HTML and CSS Reference
In-Depth Information
HTTP Caching Example
Since the caching works per URL, you will need to serve your asset files in a way that can take advantage of these headers.
One approach is to uniquely name each file and set the expires header/max-age to be as long as possible. This will give
you a unique URL for each version of the asset file, allowing you to control the headers individually. The unique name
could be a hash based on the file contents, which can be done automatically as part of an offline build process. If this
hash is deterministic, the same asset used by different versions of your games can be given the same unique URL. If the
source asset changes, a new hash is generated, which can also be used to manage versioning of assets.
This approach exhibits the following behaviors:
You can host assets for different versions of your game (or different games entirely) in the
same location. This can save storage space on the server and make the process of deploying
your game more efficient as certain hashed assets may have previously been uploaded.
When a player loads a new version of your game for the first time, if the files shared between
versions are already in the local cache, no downloading is required. This speeds up the loading
time for game builds with few asset changes, reducing the impact of updating the game for
users. Updates are therefore less expensive and this encourages more frequent improvements.
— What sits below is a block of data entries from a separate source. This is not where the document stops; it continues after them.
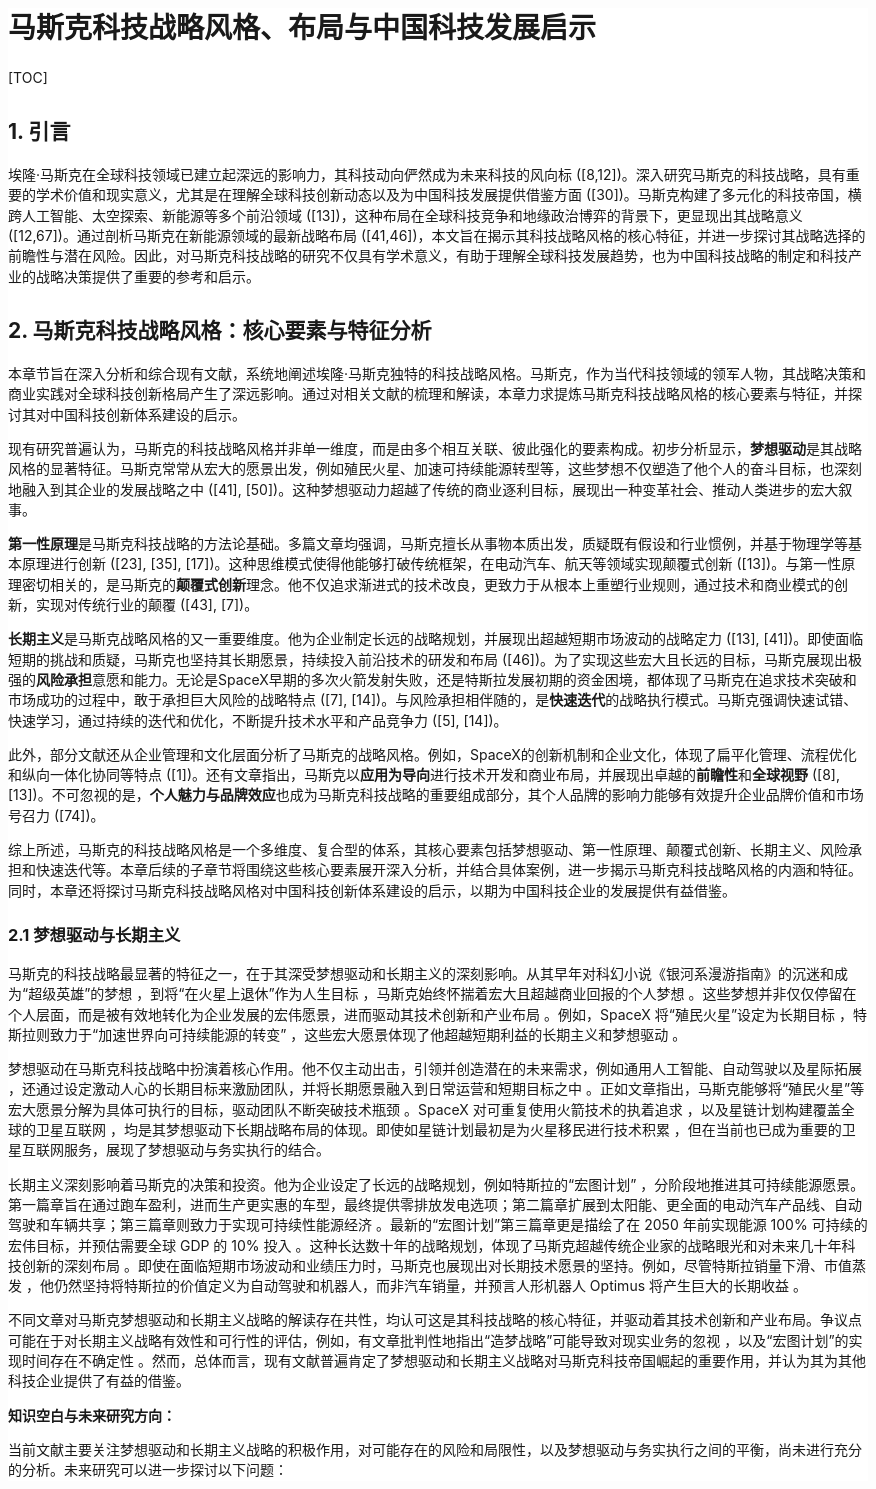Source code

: #  马斯克科技战略风格、布局与中国科技发展启示

[TOC]

## 1. 引言
埃隆·马斯克在全球科技领域已建立起深远的影响力，其科技动向俨然成为未来科技的风向标 ([8,12])。深入研究马斯克的科技战略，具有重要的学术价值和现实意义，尤其是在理解全球科技创新动态以及为中国科技发展提供借鉴方面 ([30])。马斯克构建了多元化的科技帝国，横跨人工智能、太空探索、新能源等多个前沿领域 ([13])，这种布局在全球科技竞争和地缘政治博弈的背景下，更显现出其战略意义 ([12,67])。通过剖析马斯克在新能源领域的最新战略布局 ([41,46])，本文旨在揭示其科技战略风格的核心特征，并进一步探讨其战略选择的前瞻性与潜在风险。因此，对马斯克科技战略的研究不仅具有学术意义，有助于理解全球科技发展趋势，也为中国科技战略的制定和科技产业的战略决策提供了重要的参考和启示。
## 2. 马斯克科技战略风格：核心要素与特征分析
本章节旨在深入分析和综合现有文献，系统地阐述埃隆·马斯克独特的科技战略风格。马斯克，作为当代科技领域的领军人物，其战略决策和商业实践对全球科技创新格局产生了深远影响。通过对相关文献的梳理和解读，本章力求提炼马斯克科技战略风格的核心要素与特征，并探讨其对中国科技创新体系建设的启示。

现有研究普遍认为，马斯克的科技战略风格并非单一维度，而是由多个相互关联、彼此强化的要素构成。初步分析显示，**梦想驱动**是其战略风格的显著特征。马斯克常常从宏大的愿景出发，例如殖民火星、加速可持续能源转型等，这些梦想不仅塑造了他个人的奋斗目标，也深刻地融入到其企业的发展战略之中 ([41], [50])。这种梦想驱动力超越了传统的商业逐利目标，展现出一种变革社会、推动人类进步的宏大叙事。

**第一性原理**是马斯克科技战略的方法论基础。多篇文章均强调，马斯克擅长从事物本质出发，质疑既有假设和行业惯例，并基于物理学等基本原理进行创新 ([23], [35], [17])。这种思维模式使得他能够打破传统框架，在电动汽车、航天等领域实现颠覆式创新 ([13])。与第一性原理密切相关的，是马斯克的**颠覆式创新**理念。他不仅追求渐进式的技术改良，更致力于从根本上重塑行业规则，通过技术和商业模式的创新，实现对传统行业的颠覆 ([43], [7])。

**长期主义**是马斯克战略风格的又一重要维度。他为企业制定长远的战略规划，并展现出超越短期市场波动的战略定力 ([13], [41])。即使面临短期的挑战和质疑，马斯克也坚持其长期愿景，持续投入前沿技术的研发和布局 ([46])。为了实现这些宏大且长远的目标，马斯克展现出极强的**风险承担**意愿和能力。无论是SpaceX早期的多次火箭发射失败，还是特斯拉发展初期的资金困境，都体现了马斯克在追求技术突破和市场成功的过程中，敢于承担巨大风险的战略特点 ([7], [14])。与风险承担相伴随的，是**快速迭代**的战略执行模式。马斯克强调快速试错、快速学习，通过持续的迭代和优化，不断提升技术水平和产品竞争力 ([5], [14])。

此外，部分文献还从企业管理和文化层面分析了马斯克的战略风格。例如，SpaceX的创新机制和企业文化，体现了扁平化管理、流程优化和纵向一体化协同等特点 ([1])。还有文章指出，马斯克以**应用为导向**进行技术开发和商业布局，并展现出卓越的**前瞻性**和**全球视野** ([8], [13])。不可忽视的是，**个人魅力与品牌效应**也成为马斯克科技战略的重要组成部分，其个人品牌的影响力能够有效提升企业品牌价值和市场号召力 ([74])。

综上所述，马斯克的科技战略风格是一个多维度、复合型的体系，其核心要素包括梦想驱动、第一性原理、颠覆式创新、长期主义、风险承担和快速迭代等。本章后续的子章节将围绕这些核心要素展开深入分析，并结合具体案例，进一步揭示马斯克科技战略风格的内涵和特征。同时，本章还将探讨马斯克科技战略风格对中国科技创新体系建设的启示，以期为中国科技企业的发展提供有益借鉴。
### 2.1 梦想驱动与长期主义
马斯克的科技战略最显著的特征之一，在于其深受梦想驱动和长期主义的深刻影响。从其早年对科幻小说《银河系漫游指南》的沉迷和成为“超级英雄”的梦想 ，到将“在火星上退休”作为人生目标 ，马斯克始终怀揣着宏大且超越商业回报的个人梦想 。这些梦想并非仅仅停留在个人层面，而是被有效地转化为企业发展的宏伟愿景，进而驱动其技术创新和产业布局 。例如，SpaceX 将“殖民火星”设定为长期目标 ，特斯拉则致力于“加速世界向可持续能源的转变” ，这些宏大愿景体现了他超越短期利益的长期主义和梦想驱动 。

梦想驱动在马斯克科技战略中扮演着核心作用。他不仅主动出击，引领并创造潜在的未来需求，例如通用人工智能、自动驾驶以及星际拓展 ，还通过设定激动人心的长期目标来激励团队，并将长期愿景融入到日常运营和短期目标之中 。正如文章指出，马斯克能够将“殖民火星”等宏大愿景分解为具体可执行的目标，驱动团队不断突破技术瓶颈 。SpaceX 对可重复使用火箭技术的执着追求 ，以及星链计划构建覆盖全球的卫星互联网 ，均是其梦想驱动下长期战略布局的体现。即使如星链计划最初是为火星移民进行技术积累 ，但在当前也已成为重要的卫星互联网服务，展现了梦想驱动与务实执行的结合。

长期主义深刻影响着马斯克的决策和投资。他为企业设定了长远的战略规划，例如特斯拉的“宏图计划” ，分阶段地推进其可持续能源愿景。第一篇章旨在通过跑车盈利，进而生产更实惠的车型，最终提供零排放发电选项；第二篇章扩展到太阳能、更全面的电动汽车产品线、自动驾驶和车辆共享；第三篇章则致力于实现可持续性能源经济 。最新的“宏图计划”第三篇章更是描绘了在 2050 年前实现能源 100% 可持续的宏伟目标，并预估需要全球 GDP 的 10% 投入 。这种长达数十年的战略规划，体现了马斯克超越传统企业家的战略眼光和对未来几十年科技创新的深刻布局 。即使在面临短期市场波动和业绩压力时，马斯克也展现出对长期技术愿景的坚持。例如，尽管特斯拉销量下滑、市值蒸发 ，他仍然坚持将特斯拉的价值定义为自动驾驶和机器人，而非汽车销量，并预言人形机器人 Optimus 将产生巨大的长期收益 。

不同文章对马斯克梦想驱动和长期主义战略的解读存在共性，均认可这是其科技战略的核心特征，并驱动着其技术创新和产业布局。争议点可能在于对长期主义战略有效性和可行性的评估，例如，有文章批判性地指出“造梦战略”可能导致对现实业务的忽视 ，以及“宏图计划”的实现时间存在不确定性 。然而，总体而言，现有文献普遍肯定了梦想驱动和长期主义战略对马斯克科技帝国崛起的重要作用，并认为其为其他科技企业提供了有益的借鉴。

**知识空白与未来研究方向：**

当前文献主要关注梦想驱动和长期主义战略的积极作用，对可能存在的风险和局限性，以及梦想驱动与务实执行之间的平衡，尚未进行充分的分析。未来研究可以进一步探讨以下问题：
Since the file requested is versioned via the unique name, changing the request URL can
update the file. This has the benefit that the file is not replaced and hence if the game needs
to roll back to using an older version of the file, only the request URL needs to change. No
additional requests are made and no files need to be re-downloaded, having rolled back
(provided the original file is still in local cache).
Offline processing tools for generating the asset files can use the unique filename to decide if
they need to rebuild a file from source. This can improve the iterative development process
and help with asset management.
Loading HTTP Cached Assets
Once a game is able to cache static assets in this way, it will need a process to be able to manage which URLs to
request. This is a case of matching the name of an asset with a given version of that asset. In this example, you can
assume that the source path for an asset can be mapped directly to the latest required version of that asset. The asset
contents can be changed, but the source path remains the same, so no code changes are required to update assets.
If the game requires a shader called shaders/debug.cgfx , it will need to know the unique hash so it can construct
the URL to request. At Turbulenz, this is done by creating a logical mapping between source path and asset filename,
and storing the information in a mapping table. A mapping table is effectively a lookup table, loaded by the game and
stored as a JavaScript object literal; see Listing 2-1.
Listing 2-1. An Example of a Mapping Table
var urlMapping = {
"shaders/debug.cgfx" : "2Hohp_autOW0WbutP_NSUw.json",
"shaders/defaultrendering.cgfx" : "4HdTZBhuheSPYHe1vmygYA.json",
"shaders/standard.cgfx" : "5Yhd75LjDeV3WEvRsKnGSQ.json"
};
Each source path represents an asset the game can refer to. Using the source path and not the source filename
avoids naming conflicts and allows you to structure your assets like a file system. If two source assets generate
identical output, the resulting hash will be the same, avoiding the duplication of asset data. This gives you some
flexibility when importing asset names from external tools such as 3D editors.